We’ll also need to define a minari.StepDataCallback in order to modify step_data to delete achieved_goal.

observation_space_subset = spaces.Dict(
    {
        # "achieved_goal": spaces.Box(low=float('-inf'), high=float('inf'), shape=(2,), dtype=np.float64),
        "desired_goal": spaces.Box(
            low=float("-inf"), high=float("inf"), shape=(2,), dtype=np.float64
        ),
        "observation": spaces.Box(
            low=float("-inf"), high=float("inf"), shape=(4,), dtype=np.float64
        ),
    }
)


class CustomSubsetStepDataCallback(StepDataCallback):
    def __call__(self, env, **kwargs):
        step_data = super().__call__(env, **kwargs)
        del step_data["observations"]["achieved_goal"]
        return step_data

Finally we’ll record 10 episodes with our observation space subset and callback passed to minari.DataCollector.

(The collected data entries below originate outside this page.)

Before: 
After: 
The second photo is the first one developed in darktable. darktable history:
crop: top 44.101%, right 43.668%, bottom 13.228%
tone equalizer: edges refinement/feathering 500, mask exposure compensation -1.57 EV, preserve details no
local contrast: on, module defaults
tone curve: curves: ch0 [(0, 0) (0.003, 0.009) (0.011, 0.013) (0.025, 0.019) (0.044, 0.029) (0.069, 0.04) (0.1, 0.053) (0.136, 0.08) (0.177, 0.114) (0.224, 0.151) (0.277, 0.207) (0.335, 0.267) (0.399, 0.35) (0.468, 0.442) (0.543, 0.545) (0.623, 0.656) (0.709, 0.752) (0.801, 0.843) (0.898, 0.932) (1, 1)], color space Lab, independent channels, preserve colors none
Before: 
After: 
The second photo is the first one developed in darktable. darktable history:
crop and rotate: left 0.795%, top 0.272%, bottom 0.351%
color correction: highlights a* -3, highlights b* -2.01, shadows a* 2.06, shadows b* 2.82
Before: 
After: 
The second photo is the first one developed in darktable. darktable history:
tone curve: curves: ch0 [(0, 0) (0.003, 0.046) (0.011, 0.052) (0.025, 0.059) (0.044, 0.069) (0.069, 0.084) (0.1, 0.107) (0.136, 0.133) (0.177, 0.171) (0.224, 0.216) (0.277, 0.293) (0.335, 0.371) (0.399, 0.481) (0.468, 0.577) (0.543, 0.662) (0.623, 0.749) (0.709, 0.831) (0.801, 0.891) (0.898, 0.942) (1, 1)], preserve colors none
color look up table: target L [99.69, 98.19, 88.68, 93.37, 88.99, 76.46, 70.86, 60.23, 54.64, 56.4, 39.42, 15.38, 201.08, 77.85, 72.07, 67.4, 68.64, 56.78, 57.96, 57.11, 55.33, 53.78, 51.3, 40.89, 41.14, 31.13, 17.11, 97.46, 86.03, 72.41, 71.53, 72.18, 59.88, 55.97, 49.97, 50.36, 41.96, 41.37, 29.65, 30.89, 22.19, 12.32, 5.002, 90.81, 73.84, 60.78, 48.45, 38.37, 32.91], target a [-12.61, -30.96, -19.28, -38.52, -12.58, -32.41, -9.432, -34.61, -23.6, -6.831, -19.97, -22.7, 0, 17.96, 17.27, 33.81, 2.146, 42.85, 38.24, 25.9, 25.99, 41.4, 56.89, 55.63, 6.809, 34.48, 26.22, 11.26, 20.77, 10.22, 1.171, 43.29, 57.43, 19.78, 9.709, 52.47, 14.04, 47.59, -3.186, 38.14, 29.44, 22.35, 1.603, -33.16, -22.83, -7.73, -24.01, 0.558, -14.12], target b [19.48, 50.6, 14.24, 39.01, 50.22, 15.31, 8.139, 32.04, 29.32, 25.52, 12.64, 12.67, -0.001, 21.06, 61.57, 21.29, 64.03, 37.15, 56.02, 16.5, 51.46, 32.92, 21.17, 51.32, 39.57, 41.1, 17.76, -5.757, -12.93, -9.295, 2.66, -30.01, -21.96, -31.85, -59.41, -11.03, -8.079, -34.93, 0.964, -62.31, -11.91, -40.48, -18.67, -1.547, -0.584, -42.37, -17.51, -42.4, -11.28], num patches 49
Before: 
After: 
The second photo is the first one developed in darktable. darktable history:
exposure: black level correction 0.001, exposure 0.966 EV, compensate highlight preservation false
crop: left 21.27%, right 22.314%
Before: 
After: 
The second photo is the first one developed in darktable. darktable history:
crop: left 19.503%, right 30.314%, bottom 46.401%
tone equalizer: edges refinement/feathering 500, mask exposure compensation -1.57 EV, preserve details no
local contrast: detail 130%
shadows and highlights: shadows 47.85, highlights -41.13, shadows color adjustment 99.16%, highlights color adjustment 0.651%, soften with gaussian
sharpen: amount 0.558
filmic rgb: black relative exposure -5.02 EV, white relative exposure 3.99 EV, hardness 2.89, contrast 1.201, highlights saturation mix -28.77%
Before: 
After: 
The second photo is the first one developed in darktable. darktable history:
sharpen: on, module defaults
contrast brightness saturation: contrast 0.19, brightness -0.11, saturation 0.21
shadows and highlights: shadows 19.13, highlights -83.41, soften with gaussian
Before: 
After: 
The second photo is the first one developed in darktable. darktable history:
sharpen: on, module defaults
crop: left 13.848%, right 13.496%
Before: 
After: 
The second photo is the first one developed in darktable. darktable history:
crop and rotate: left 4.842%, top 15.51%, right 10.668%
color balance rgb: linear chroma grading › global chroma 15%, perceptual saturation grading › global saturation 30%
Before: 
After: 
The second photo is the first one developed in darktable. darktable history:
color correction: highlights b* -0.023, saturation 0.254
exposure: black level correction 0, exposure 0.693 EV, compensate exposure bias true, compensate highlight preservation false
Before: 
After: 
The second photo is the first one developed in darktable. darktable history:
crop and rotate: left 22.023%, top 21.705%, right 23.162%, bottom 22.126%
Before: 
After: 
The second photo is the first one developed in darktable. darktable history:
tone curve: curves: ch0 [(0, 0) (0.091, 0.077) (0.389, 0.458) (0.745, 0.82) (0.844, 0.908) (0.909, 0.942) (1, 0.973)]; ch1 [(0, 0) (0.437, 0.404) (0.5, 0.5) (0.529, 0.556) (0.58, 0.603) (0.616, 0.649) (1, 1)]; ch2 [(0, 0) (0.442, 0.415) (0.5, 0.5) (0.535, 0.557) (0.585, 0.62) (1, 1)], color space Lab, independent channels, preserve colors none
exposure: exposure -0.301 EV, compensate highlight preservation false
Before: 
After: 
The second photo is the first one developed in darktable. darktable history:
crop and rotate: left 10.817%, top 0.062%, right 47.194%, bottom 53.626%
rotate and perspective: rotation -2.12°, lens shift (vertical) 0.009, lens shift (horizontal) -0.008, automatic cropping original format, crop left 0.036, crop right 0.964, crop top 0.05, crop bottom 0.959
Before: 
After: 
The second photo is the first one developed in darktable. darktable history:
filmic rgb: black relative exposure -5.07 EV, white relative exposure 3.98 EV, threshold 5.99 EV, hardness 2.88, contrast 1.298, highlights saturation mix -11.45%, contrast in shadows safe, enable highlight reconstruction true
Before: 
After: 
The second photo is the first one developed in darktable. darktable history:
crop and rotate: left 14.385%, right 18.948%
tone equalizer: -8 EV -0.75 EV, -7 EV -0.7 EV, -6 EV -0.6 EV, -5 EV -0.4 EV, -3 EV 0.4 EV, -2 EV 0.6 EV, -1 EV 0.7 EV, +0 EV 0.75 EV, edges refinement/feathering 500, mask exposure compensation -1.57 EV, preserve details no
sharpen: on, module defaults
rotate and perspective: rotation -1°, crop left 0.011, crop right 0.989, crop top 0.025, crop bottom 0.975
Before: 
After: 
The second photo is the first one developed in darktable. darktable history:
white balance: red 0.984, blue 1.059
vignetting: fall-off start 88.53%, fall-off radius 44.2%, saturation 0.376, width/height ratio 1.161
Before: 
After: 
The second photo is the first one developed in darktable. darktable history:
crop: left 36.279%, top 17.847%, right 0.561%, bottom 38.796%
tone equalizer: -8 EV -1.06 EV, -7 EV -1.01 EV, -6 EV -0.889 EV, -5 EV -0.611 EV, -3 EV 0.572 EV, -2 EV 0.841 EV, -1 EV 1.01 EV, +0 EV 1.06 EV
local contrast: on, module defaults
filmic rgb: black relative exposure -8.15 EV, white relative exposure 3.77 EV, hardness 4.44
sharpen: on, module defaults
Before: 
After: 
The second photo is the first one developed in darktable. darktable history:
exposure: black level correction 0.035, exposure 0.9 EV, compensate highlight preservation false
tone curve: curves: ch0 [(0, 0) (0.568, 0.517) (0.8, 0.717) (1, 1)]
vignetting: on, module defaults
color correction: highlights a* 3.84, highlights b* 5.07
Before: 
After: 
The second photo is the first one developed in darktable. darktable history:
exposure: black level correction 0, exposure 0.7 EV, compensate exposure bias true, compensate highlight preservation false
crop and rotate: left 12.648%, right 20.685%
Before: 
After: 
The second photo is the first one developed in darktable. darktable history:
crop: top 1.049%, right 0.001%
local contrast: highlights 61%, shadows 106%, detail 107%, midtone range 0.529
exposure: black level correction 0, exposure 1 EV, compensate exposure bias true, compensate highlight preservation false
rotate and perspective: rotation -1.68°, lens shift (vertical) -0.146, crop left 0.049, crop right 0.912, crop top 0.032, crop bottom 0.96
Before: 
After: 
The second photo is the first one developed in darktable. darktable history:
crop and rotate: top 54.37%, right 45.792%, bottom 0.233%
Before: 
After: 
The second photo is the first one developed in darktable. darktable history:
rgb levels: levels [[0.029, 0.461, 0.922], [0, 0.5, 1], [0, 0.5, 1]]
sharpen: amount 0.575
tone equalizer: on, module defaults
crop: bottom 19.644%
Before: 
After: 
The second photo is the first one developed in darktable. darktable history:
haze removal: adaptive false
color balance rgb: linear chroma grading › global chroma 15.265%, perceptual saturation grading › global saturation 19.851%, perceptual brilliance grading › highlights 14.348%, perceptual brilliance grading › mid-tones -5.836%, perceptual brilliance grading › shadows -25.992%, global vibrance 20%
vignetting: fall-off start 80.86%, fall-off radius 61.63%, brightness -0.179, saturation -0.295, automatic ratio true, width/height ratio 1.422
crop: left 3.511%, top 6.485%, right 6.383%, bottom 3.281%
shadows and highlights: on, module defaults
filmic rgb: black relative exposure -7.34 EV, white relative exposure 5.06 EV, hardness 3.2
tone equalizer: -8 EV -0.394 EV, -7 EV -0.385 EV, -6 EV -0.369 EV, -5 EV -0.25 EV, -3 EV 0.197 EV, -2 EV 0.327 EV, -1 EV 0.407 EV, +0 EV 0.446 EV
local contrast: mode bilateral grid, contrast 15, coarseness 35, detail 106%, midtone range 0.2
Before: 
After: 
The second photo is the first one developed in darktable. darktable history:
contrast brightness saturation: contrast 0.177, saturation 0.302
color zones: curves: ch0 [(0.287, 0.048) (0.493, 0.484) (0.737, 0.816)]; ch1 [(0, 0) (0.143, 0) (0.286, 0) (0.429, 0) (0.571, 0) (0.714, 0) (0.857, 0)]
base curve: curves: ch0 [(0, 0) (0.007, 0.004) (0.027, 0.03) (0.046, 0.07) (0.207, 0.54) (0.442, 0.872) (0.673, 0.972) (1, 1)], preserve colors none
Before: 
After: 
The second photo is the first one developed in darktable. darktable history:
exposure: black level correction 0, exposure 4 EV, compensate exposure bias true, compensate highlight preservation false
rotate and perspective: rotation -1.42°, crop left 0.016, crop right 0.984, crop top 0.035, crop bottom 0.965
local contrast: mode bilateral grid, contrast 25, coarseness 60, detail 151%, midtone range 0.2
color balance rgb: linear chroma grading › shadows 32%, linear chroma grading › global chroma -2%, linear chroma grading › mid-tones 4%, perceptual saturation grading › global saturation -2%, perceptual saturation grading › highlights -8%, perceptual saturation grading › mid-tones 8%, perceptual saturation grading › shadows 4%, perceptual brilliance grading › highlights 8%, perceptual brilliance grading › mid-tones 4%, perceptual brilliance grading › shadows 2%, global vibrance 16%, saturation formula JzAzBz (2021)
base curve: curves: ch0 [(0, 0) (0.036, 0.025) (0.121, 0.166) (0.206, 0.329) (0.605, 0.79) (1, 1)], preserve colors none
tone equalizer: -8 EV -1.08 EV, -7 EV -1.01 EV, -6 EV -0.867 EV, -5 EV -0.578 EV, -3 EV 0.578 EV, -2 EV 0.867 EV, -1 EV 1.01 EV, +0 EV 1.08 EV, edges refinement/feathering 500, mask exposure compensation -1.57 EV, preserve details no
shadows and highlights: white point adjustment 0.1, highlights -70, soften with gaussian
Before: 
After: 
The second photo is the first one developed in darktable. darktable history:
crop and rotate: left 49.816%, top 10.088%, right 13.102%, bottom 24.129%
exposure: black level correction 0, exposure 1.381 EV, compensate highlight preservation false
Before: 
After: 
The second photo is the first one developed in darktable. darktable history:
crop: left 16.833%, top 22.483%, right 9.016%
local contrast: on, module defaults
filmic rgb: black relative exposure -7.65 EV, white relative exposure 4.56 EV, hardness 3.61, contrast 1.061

dataset_id = "point-maze-subseted-v3"

# delete the test dataset if it already exists
local_datasets = minari.list_local_datasets()
if dataset_id in local_datasets:
    minari.delete_dataset(dataset_id)

env = DataCollector(
    env,
    observation_space=observation_space_subset,
    # action_space=action_space_subset,
    step_data_callback=CustomSubsetStepDataCallback,
)
num_episodes = 10

env.reset(seed=42)

for episode in range(num_episodes):
    terminated = False
    truncated = False
    while not terminated and not truncated:
        action = env.action_space.sample()  # Choose random actions
        _, _, terminated, truncated, _ = env.step(action)
    env.reset()

# Create Minari dataset and store locally
dataset = env.create_dataset(
    dataset_id=dataset_id,
    algorithm_name="random_policy",
)

print(dataset.sample_episodes(1)[0].observations.keys())

The output from the final line above, should be

dict_keys(['desired_goal', 'observation'])

Showing that we have successfully omitted achieved_goal from the observations.